Rendered page images:
-------

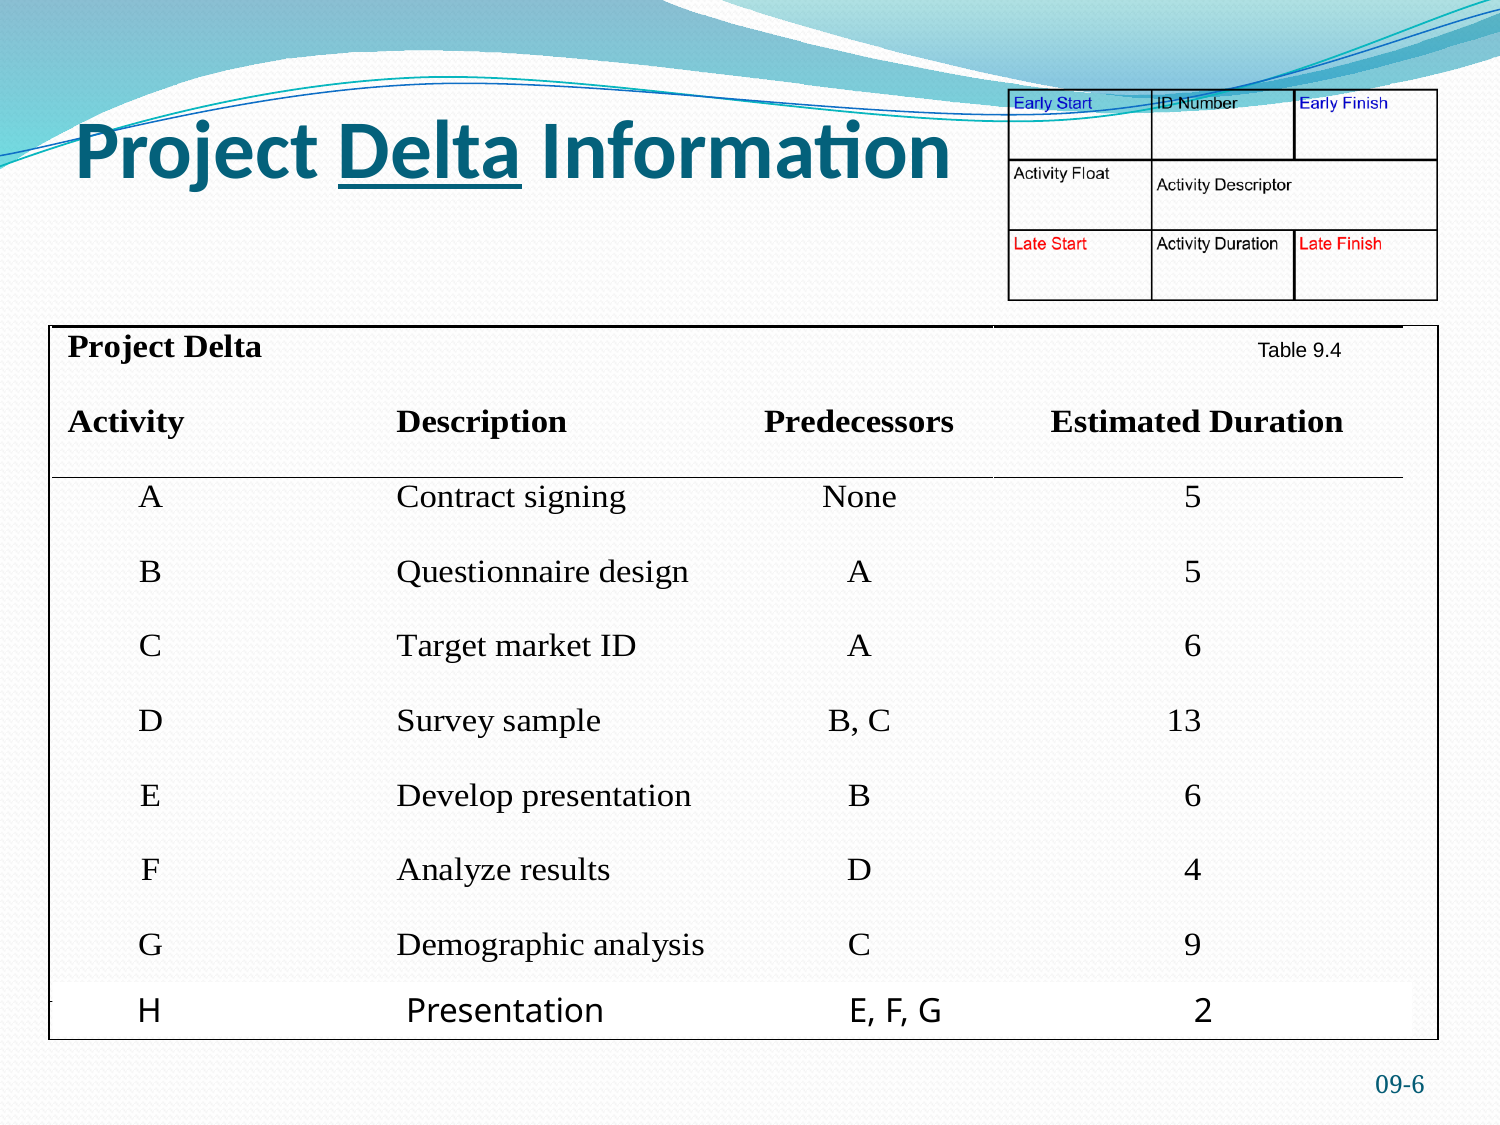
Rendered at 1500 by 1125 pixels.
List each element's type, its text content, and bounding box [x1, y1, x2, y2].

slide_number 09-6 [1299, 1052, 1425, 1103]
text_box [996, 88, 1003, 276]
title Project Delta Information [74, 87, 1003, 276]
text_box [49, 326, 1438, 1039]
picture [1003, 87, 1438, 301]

-------

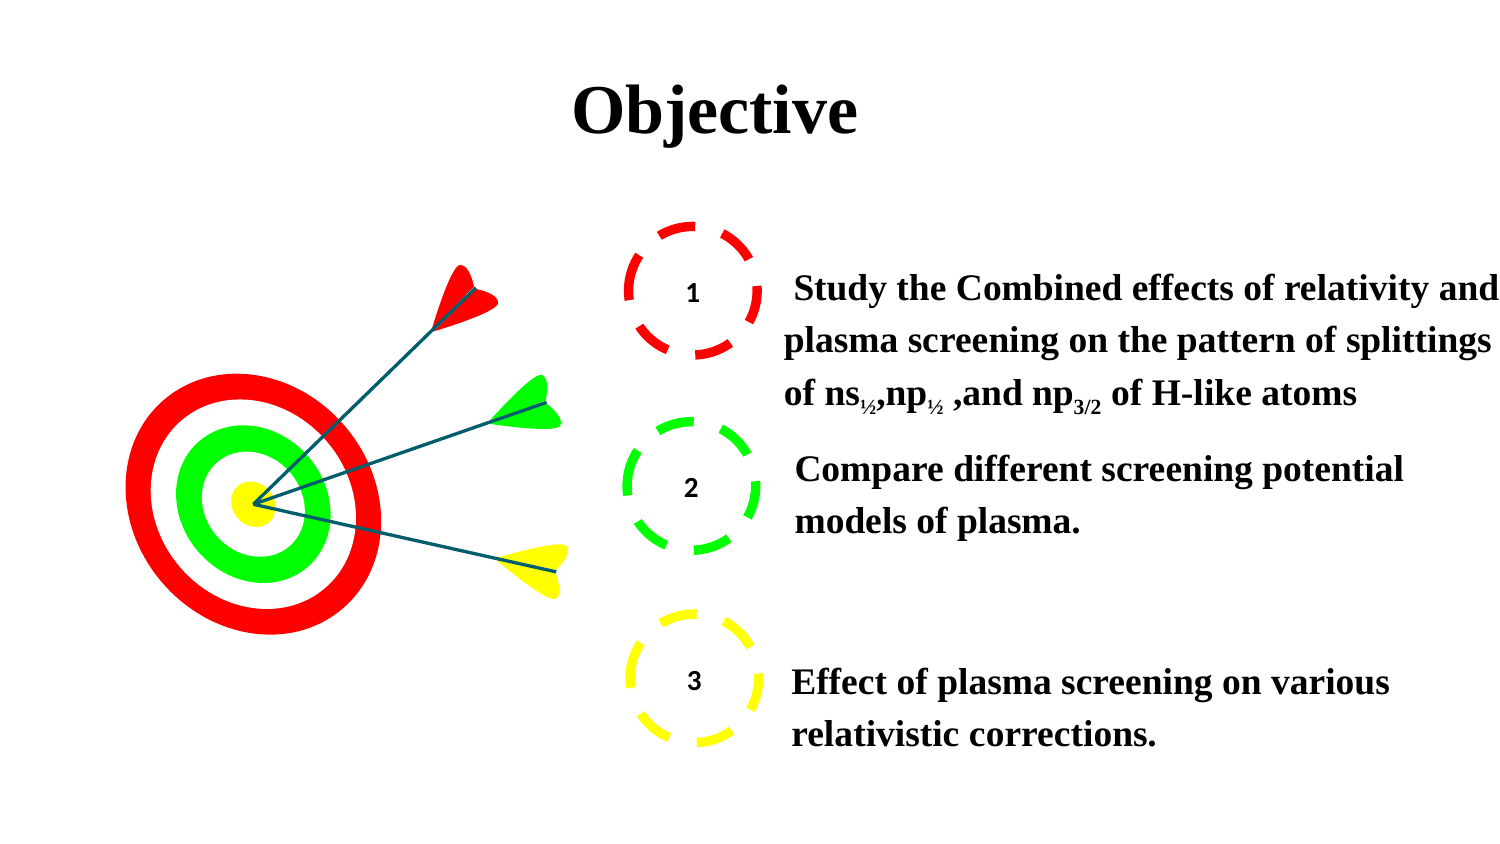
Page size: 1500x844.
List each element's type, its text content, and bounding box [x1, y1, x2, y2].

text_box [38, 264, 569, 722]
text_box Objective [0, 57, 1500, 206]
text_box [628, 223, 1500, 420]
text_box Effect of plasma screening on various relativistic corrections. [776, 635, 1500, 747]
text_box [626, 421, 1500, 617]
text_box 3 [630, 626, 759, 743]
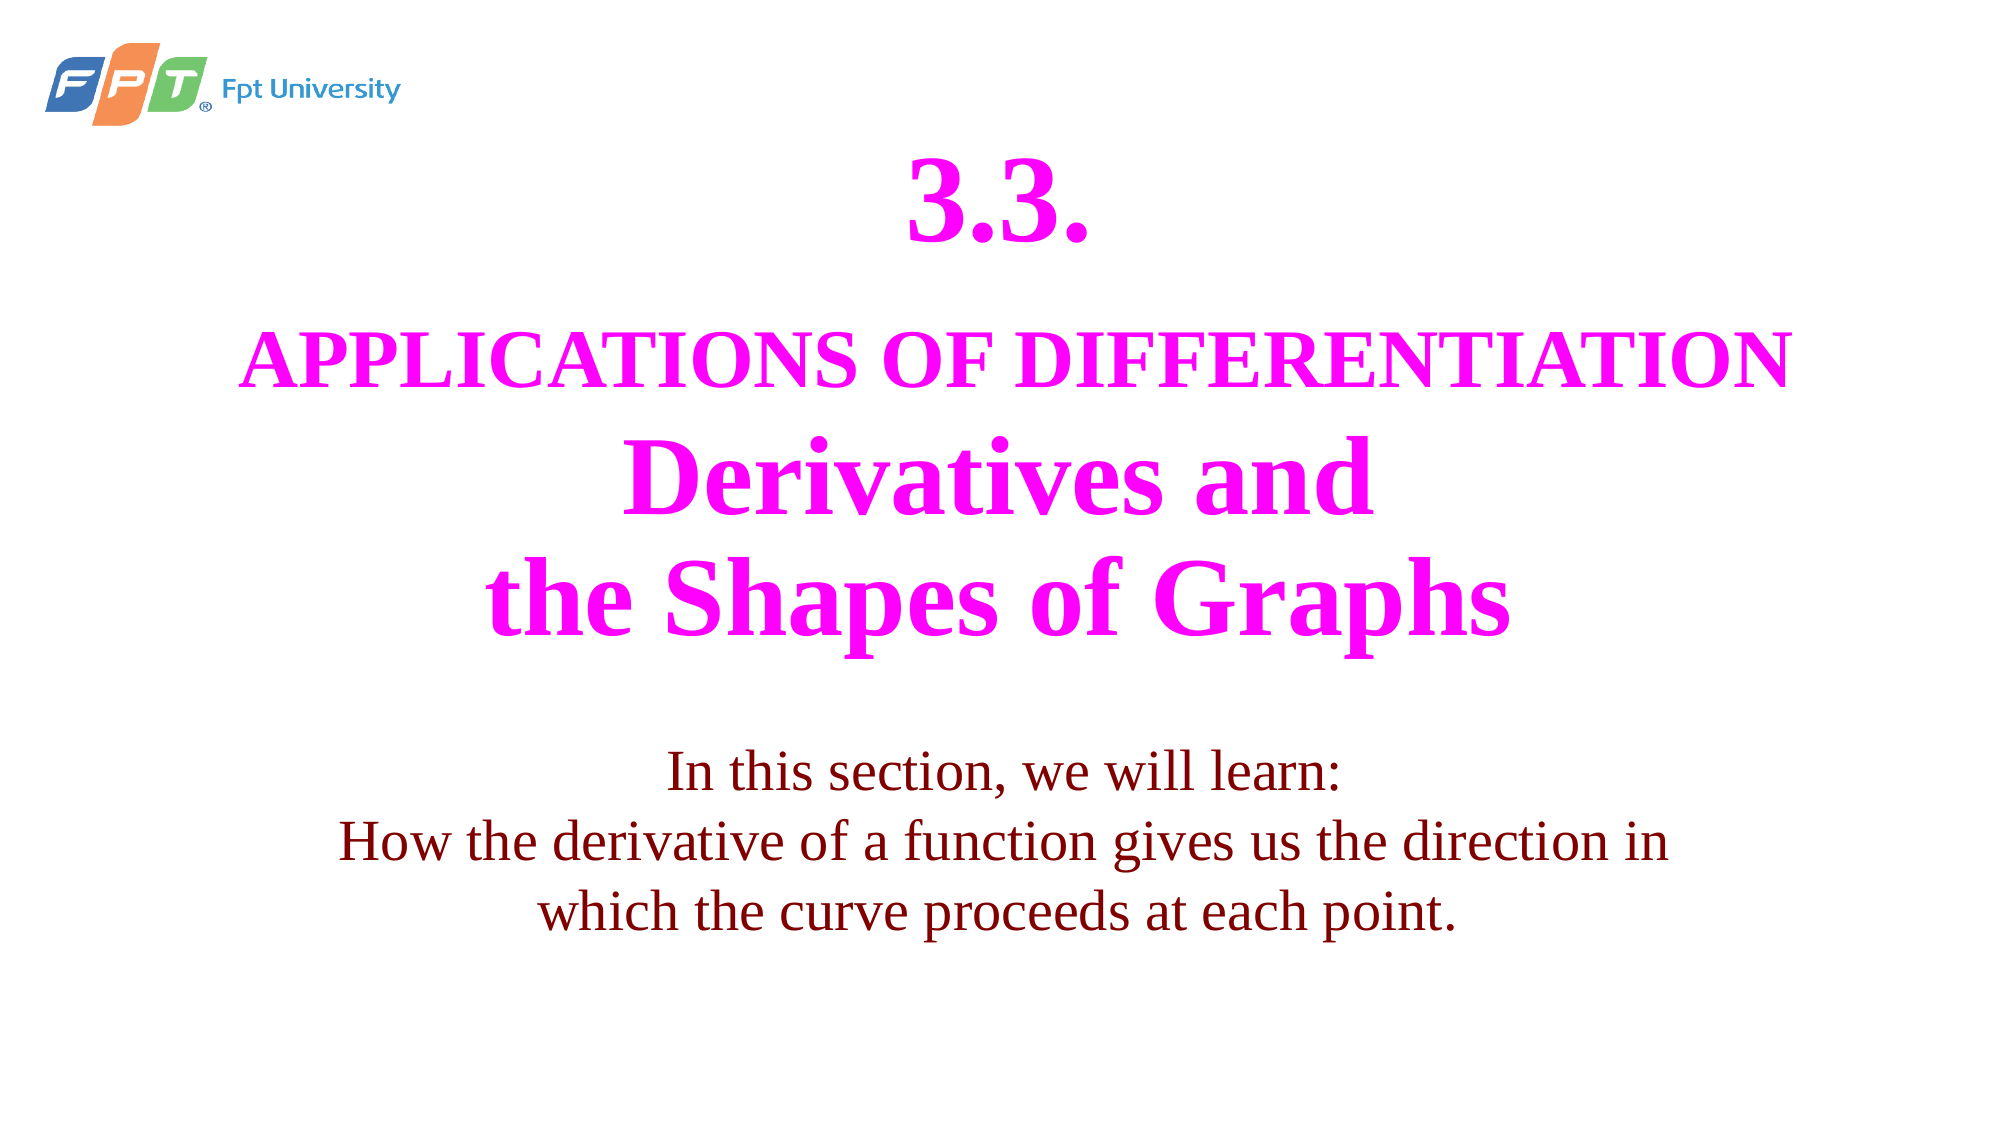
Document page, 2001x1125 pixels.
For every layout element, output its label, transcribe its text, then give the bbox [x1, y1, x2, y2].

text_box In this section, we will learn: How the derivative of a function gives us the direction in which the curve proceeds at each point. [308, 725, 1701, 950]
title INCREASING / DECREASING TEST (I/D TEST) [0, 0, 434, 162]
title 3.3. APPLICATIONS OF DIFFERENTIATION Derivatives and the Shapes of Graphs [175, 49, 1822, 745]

-------

WHAT TO WORK ON |
Every line that contains the string "pixels" should be copied from the records.

EXERCISE SOLUTION |
Rendered at 1500 by 1125 pixels.
Document page, 2001x1125 pixels.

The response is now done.